For most users, chrono calibration in the normal sense is impossible. About the only way it can be done is to use a laboratory certified chronograph for comparison, and how are you going to do that? As earlier stated, using a factory load having a published velocity is a waste of time, as whatever test gun that Remington, Winchester, etc. used to get their velocity is not your gun. As stated, the most valuable information you can get from your chrono is a general idea of velocity, the change in velocity with different bullet weights and types, and different propellant charges, and the standard deviation of the MV of your ammunition.

With some basis in statistical theory and also from personal experimentation, the average velocity and SD obtained from firing 5 shots provides about as good data as anyone needs. More than that just wastes ammunition, but if you feel 10 or 20 shots is a better sample size, have at it.
 
To truly calibrate your chrono, you would need to have an object of known velocity pass through the sensors.

You don't have an object of known velocity.

If you did, you would then need a way of adjusting your chrono.

You don't have one.

If you had several objects, each with different known velocities, you could perhaps develop a formula to adjust your chrono's results.

Since you don't have one such object . . .

Calibration rounds? They'd have to come supplied with the gun that shot them for timing.
 
Many years ago I was told by Oehler to use a spring powered air gun to check speed, as they are very consistent.

I have an old Daisy cheapo lever gun that has run right at 248-250 fps for 25 years.

When I really want to be sure of the chrono results or check my setup I run 10 BB's over the screens. When I see the 248fps I know I'm good to go.
 
Velocity drop over 9'9" is an interesting concept. I'll have to check that out!
 
Do you calibrate your watch or car speedometer? Sometimes you have to live with "close enough". It can be tough.


Upon further thought, just read the directions.


Find the Cop that gave you your last speeding ticket and says we have it on radar. Ask him to go to the range with you and point his radar gun at the bullet.:D:D

I use a 22 LR. If it is close to what the box says between 500 and 1200 fps I guess its accurate.;);)

Good question though, I guess I just go by what the manual says it should be (test gun results not a test barrel of 12" or something:rolleyes:) and if it is close I am OK with it.
 
JDB, I've been chronographing for 35+ years now and gotta admit, I never lost any sleep over trying to "calibrate" a chronograph.
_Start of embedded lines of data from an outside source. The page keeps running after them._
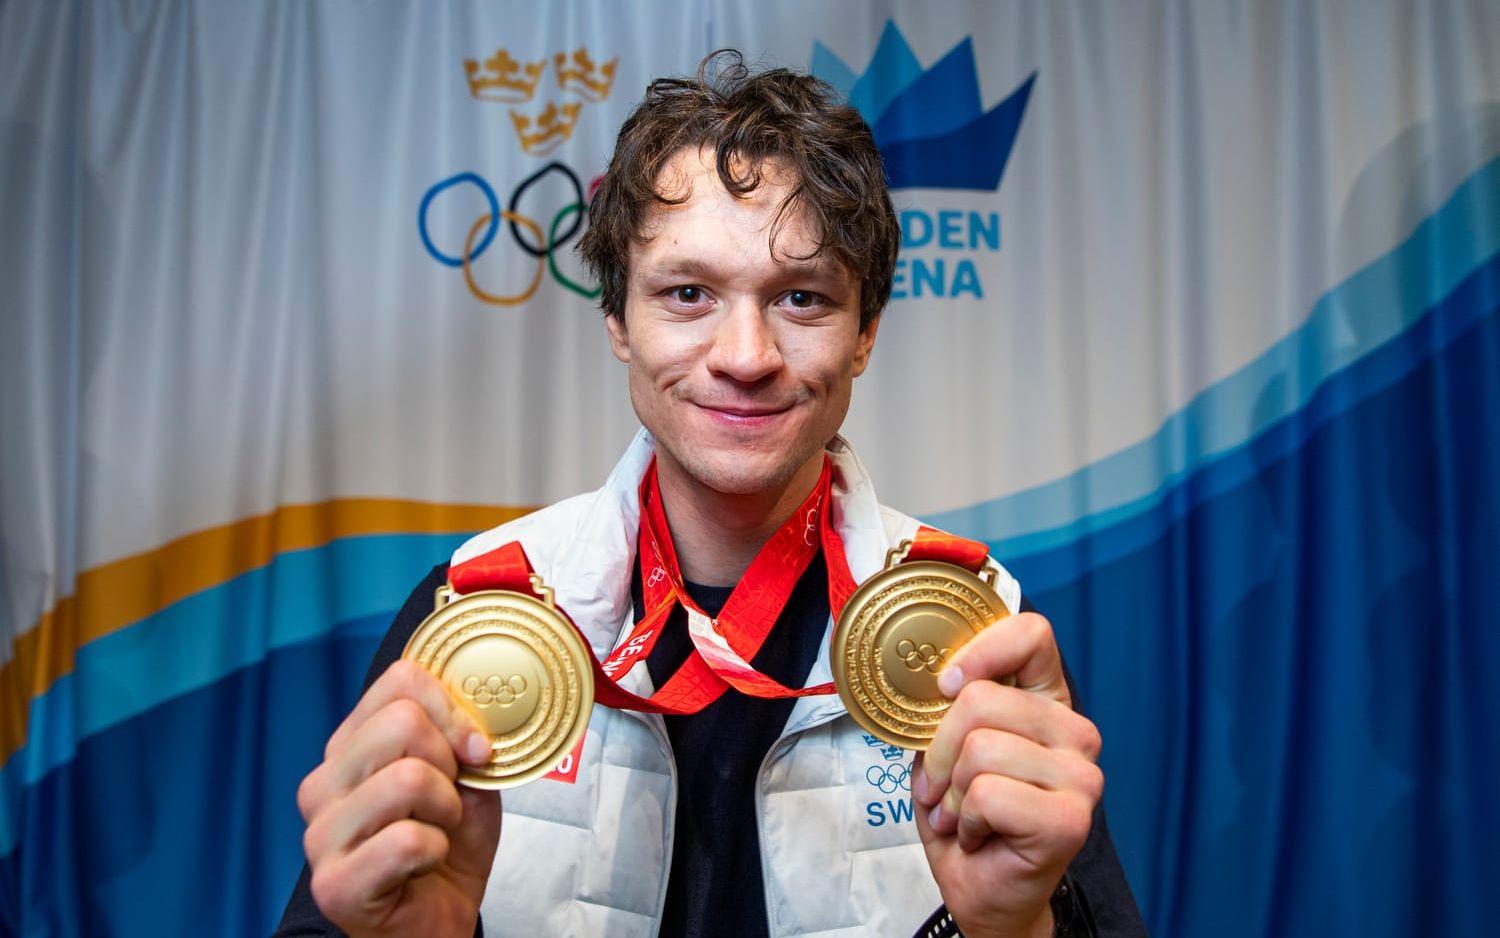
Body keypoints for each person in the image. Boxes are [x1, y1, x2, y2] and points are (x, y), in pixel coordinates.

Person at [276, 51, 1146, 938]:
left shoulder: (975, 628)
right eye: (688, 293)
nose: (745, 355)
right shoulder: (474, 608)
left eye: (801, 298)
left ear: (865, 334)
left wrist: (1014, 928)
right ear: (617, 318)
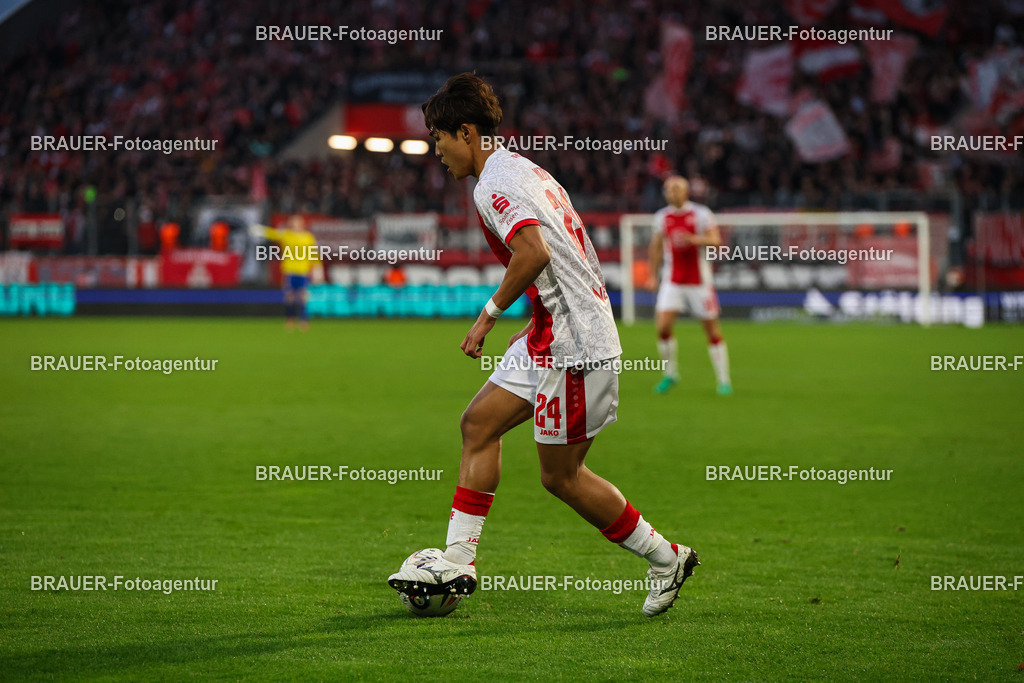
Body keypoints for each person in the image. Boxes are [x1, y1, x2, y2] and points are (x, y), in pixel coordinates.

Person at [387, 73, 699, 616]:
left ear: (466, 132)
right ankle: (459, 560)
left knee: (561, 477)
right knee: (477, 425)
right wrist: (539, 312)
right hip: (551, 331)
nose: (435, 150)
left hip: (576, 346)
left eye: (438, 137)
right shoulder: (522, 167)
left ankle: (666, 557)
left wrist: (485, 317)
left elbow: (533, 252)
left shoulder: (494, 183)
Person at [647, 176, 732, 395]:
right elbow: (656, 247)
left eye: (676, 189)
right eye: (668, 189)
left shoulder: (701, 213)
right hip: (672, 280)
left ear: (686, 192)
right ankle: (670, 374)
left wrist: (694, 239)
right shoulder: (661, 217)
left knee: (711, 329)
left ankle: (723, 380)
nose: (671, 193)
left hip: (699, 283)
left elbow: (716, 241)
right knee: (663, 326)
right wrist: (652, 276)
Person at [250, 215, 322, 331]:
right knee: (289, 296)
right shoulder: (286, 235)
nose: (294, 224)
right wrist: (260, 230)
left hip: (302, 271)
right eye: (292, 222)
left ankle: (304, 320)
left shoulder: (308, 237)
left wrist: (317, 269)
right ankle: (290, 319)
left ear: (302, 224)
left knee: (303, 296)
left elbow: (313, 254)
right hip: (289, 270)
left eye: (297, 222)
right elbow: (273, 234)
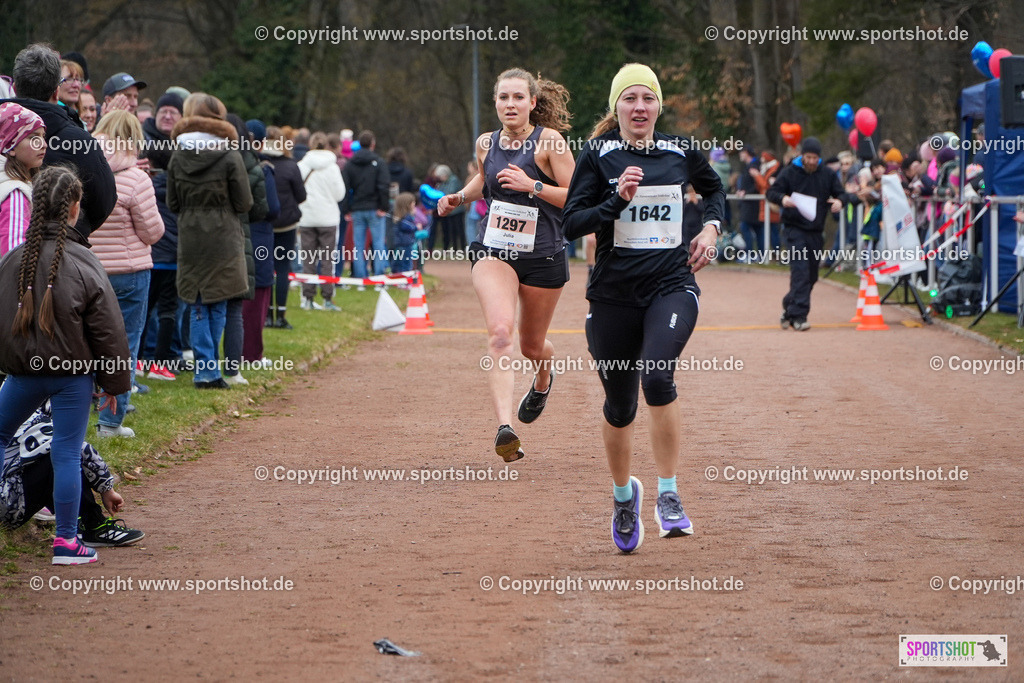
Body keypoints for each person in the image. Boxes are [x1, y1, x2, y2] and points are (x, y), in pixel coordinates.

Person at [561, 63, 724, 553]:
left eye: (647, 98)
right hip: (612, 294)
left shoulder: (680, 151)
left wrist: (711, 228)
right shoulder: (598, 155)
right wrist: (616, 200)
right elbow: (571, 223)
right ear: (616, 107)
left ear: (659, 106)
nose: (639, 107)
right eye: (629, 99)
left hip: (672, 285)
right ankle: (623, 496)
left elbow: (713, 189)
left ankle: (669, 494)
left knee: (657, 376)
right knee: (620, 406)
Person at [437, 67, 575, 461]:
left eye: (518, 97)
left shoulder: (550, 142)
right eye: (503, 98)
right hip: (494, 248)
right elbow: (484, 179)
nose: (510, 104)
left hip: (544, 254)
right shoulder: (486, 142)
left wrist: (533, 185)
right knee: (500, 333)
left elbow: (576, 197)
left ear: (533, 102)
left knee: (532, 346)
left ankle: (544, 377)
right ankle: (505, 428)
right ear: (495, 103)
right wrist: (458, 198)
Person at [0, 165, 132, 564]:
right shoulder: (86, 263)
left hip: (21, 373)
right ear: (75, 208)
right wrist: (114, 385)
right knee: (67, 452)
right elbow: (109, 331)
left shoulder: (11, 260)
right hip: (73, 377)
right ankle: (66, 542)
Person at [166, 93, 253, 389]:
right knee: (220, 298)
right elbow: (244, 202)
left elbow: (172, 202)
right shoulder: (230, 155)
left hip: (191, 235)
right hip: (224, 234)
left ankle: (206, 367)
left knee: (200, 300)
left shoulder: (177, 155)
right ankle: (208, 369)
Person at [91, 110, 164, 433]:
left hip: (91, 271)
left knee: (88, 344)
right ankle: (110, 421)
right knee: (125, 345)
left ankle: (81, 410)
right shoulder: (137, 178)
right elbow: (152, 232)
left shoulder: (84, 170)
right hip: (131, 272)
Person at [4, 44, 117, 237]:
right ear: (57, 91)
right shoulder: (78, 140)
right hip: (62, 246)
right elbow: (104, 200)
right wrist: (73, 229)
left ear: (14, 88)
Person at [1, 405, 144, 548]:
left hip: (7, 497)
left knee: (45, 457)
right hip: (8, 509)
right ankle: (94, 526)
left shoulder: (10, 404)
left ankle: (75, 520)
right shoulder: (34, 416)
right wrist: (108, 490)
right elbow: (81, 449)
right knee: (63, 457)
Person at [765, 137, 846, 331]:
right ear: (802, 155)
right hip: (794, 229)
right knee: (800, 271)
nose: (811, 161)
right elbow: (771, 192)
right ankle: (800, 316)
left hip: (815, 231)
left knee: (811, 275)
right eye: (808, 157)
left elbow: (841, 193)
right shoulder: (790, 172)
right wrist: (783, 199)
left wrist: (839, 202)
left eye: (815, 158)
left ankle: (789, 308)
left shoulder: (827, 174)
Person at [243, 119, 280, 364]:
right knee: (258, 296)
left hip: (237, 235)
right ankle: (251, 353)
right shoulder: (263, 170)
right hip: (259, 237)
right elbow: (273, 208)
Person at [297, 131, 346, 311]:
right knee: (327, 260)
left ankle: (308, 299)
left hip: (307, 217)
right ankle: (327, 299)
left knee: (308, 260)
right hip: (328, 218)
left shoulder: (302, 165)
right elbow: (340, 194)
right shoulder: (332, 167)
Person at [263, 126, 306, 329]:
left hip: (265, 224)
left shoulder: (258, 164)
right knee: (282, 269)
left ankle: (266, 315)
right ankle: (280, 315)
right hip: (287, 223)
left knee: (265, 268)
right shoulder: (290, 166)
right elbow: (302, 196)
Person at [0, 102, 46, 256]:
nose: (43, 144)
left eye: (43, 137)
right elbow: (14, 255)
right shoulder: (15, 193)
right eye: (33, 138)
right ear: (10, 146)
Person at [342, 130, 390, 278]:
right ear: (373, 144)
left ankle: (360, 277)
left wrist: (346, 209)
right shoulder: (379, 163)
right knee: (378, 244)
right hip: (375, 209)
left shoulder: (350, 164)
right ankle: (379, 276)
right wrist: (383, 207)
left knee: (358, 246)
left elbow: (345, 187)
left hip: (357, 209)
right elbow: (383, 185)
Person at [435, 164, 466, 252]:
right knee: (452, 231)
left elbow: (450, 192)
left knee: (459, 230)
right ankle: (455, 248)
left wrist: (441, 194)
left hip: (457, 210)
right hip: (451, 211)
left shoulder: (454, 180)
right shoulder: (443, 183)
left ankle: (462, 247)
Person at [391, 192, 417, 272]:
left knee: (399, 262)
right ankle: (404, 277)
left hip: (401, 243)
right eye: (413, 203)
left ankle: (396, 274)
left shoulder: (400, 217)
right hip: (405, 244)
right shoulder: (406, 217)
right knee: (405, 263)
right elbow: (407, 227)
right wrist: (415, 227)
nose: (414, 204)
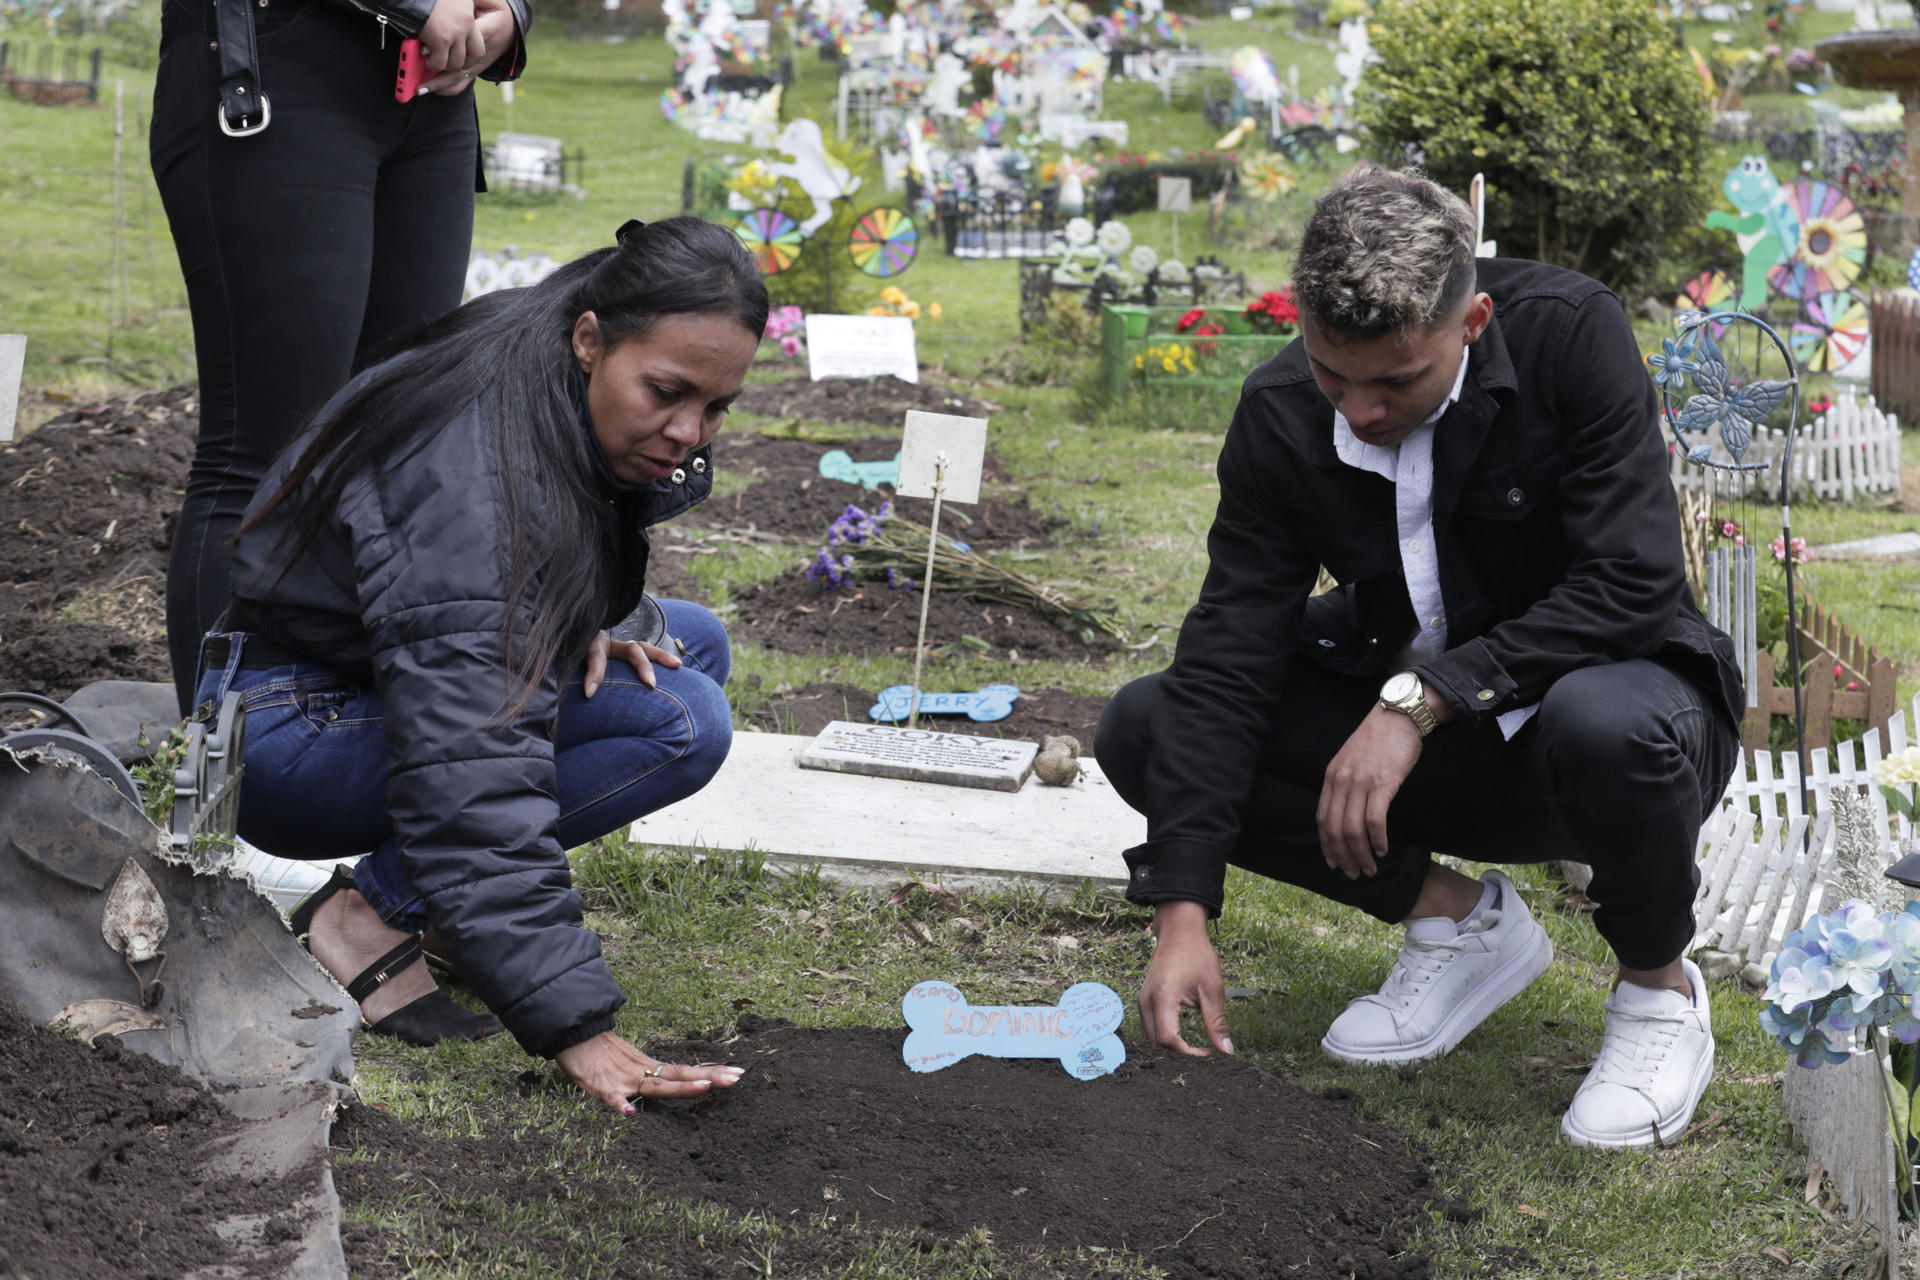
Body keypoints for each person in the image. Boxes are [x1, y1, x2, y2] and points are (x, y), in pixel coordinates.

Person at [1095, 168, 1744, 1149]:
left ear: (1473, 319)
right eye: (1331, 373)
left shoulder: (1571, 334)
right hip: (1451, 763)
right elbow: (1231, 650)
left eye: (1395, 379)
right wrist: (1182, 907)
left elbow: (1631, 580)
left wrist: (1420, 700)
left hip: (1617, 740)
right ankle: (1464, 922)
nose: (1358, 409)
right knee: (1148, 725)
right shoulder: (1280, 413)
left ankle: (1658, 993)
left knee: (1606, 722)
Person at [191, 218, 765, 1112]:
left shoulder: (537, 370)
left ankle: (435, 911)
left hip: (345, 676)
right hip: (280, 731)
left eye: (717, 407)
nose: (690, 433)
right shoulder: (473, 470)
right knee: (681, 720)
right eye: (667, 391)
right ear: (590, 340)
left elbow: (470, 617)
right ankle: (364, 917)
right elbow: (473, 763)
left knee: (692, 643)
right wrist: (577, 1025)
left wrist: (575, 622)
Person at [151, 0, 532, 717]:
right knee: (266, 455)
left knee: (395, 443)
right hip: (281, 70)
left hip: (434, 92)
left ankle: (336, 760)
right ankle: (222, 790)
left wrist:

I just follow the manufacturer's instructions in initial set up and all goes well. I have had no reason to distrust the manufacturer's factory calibration. They all seemed to give velocities that seemed reasonable to me for the load, barrel length, etc. being tested. If there is some anomaly in the results, I have found it most always related to sky conditions, not using the shades over the screens, etc. The problem quickly becomes apparent and I never tried to get into the electronics to recalibrate anything. Now once on a lark, a friend and I set up our chronographs in series, his an Oehler, mine a PACT. Velocities never varied more than one or two fps between the two. Close enough
for me...
 
How do you calibrate a chronograph to give "accurate" velocity readings? I have never seen calibration rounds for sale, and the only known standard I have is way too fast (3E10 cm/second) to calibrate with. Besides, a photon won't trip the sky screens and it's too hard to capture a single photon.

Do you guys just use a commercially manufactured round, shoot several times and correct for SD, Extreme Spread, etc? I have found way too much commercial ammo is optimistic in its stated velocity, and the same holds for my reloading manuals. Or am I looking for perfection when a "my loads are as fast as commercial stuff" is all I really need.

My scale weights, my calipers and micrometers are traceable to NIST Standards, but I can't find any way to do the same for my chronograph.

You don't. Just like you don't calibrate a ruler.